On increasing the temperature, one finds experimentally that the plateaux acquire a finite slope until they are no longer resolved. This is a consequence of the thermal smearing of the Fermi-Dirac distribution. The conductance steps should disappear for $T\lesssim\Delta E/4k_{\rm B}\approx 4\;\mathrm{K}$ (here ∆E is the subband splitting at the Fermi level). This is confirmed both by experiment and by numerical calculations.
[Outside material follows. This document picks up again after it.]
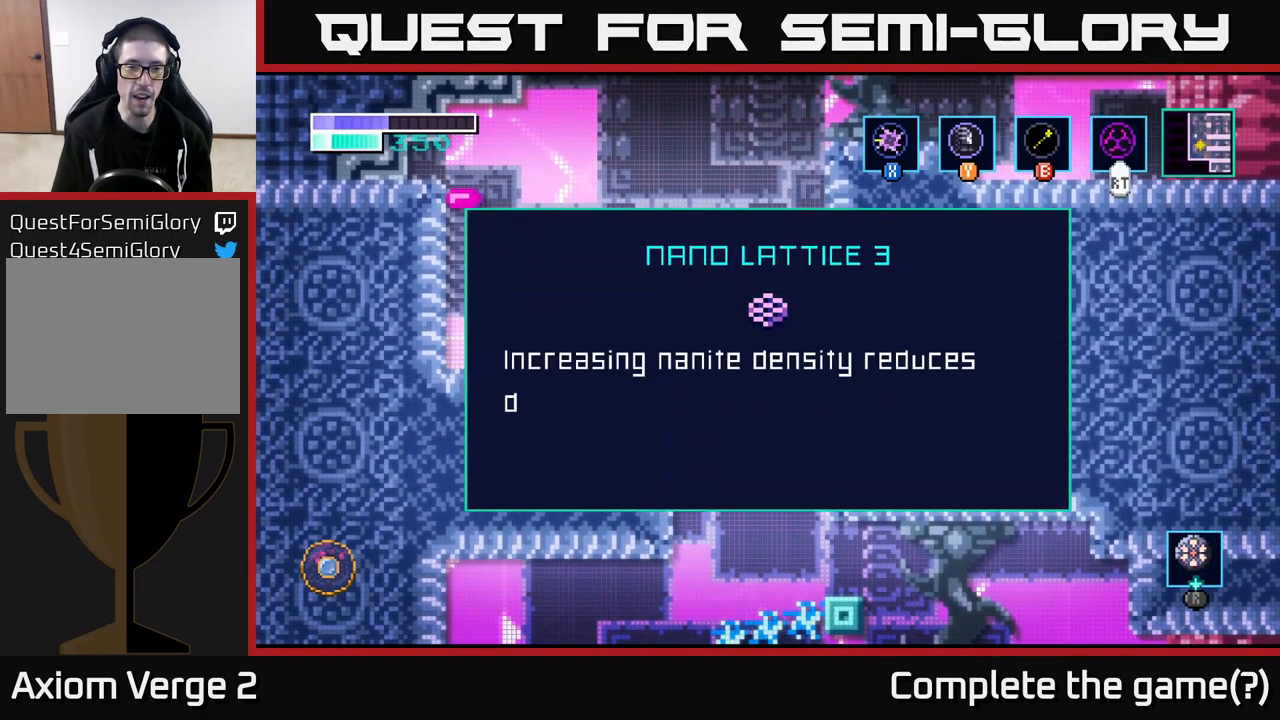
{"buttons": [], "left_stick": "center", "right_stick": "center", "events": []}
An external magnetic field applied to the quantum point contact lifts the spin degeneracy and leads to half-integer steps in the conductance. In addition, the number $N$ of modes that contribute becomes smaller. For large magnetic fields, $N$ is independent of the width of the constriction, given by the theory of the quantum Hall effect.

== The 0.7 anomaly ==
Anomalous features on the quantized conductance steps are often observed in transport measurements of quantum point contacts. A notable example is the plateau at $0.7\,G_0$, the so-called 0.7-structure, arising due to enhanced electron-electron interactions arising from a smeared van Hove singularity in the local 1D density of states in the vicinity of the charge constriction. Unlike the conductance steps, the 0.7-structure becomes more pronounced at higher temperature. 0.7-structure analogues are sometimes observed on higher conductance steps. Quasi-bound states arising from impurities, charge traps, and reflections within the constriction may also result in conductance structure close to the 1D limit.

== Applications ==
Apart from studying fundamentals of charge transport in mesoscopic conductors, quantum point contacts can be used as extremely sensitive charge detectors. Since the conductance through the contact strongly depends on the size of the constriction, any potential fluctuation (for instance, created by other electrons) in the vicinity will influence the current through the QPC. It is possible to detect single electrons with such a scheme. In view of quantum computation in solid-state systems, QPCs can be used as readout devices for the state of a quantum bit (qubit). In device physics, the configuration of QPCs is used for demonstrating a fully ballistic field-effect transistor. Another application of the device is its use as a switch. A nickel wire is brought close enough to a gold surface and then, by the use of a piezoelectric actuator, the distance between the wire and the surface can be changed and thus, the transport characteristics of the device change between electron tunneling and ballistic.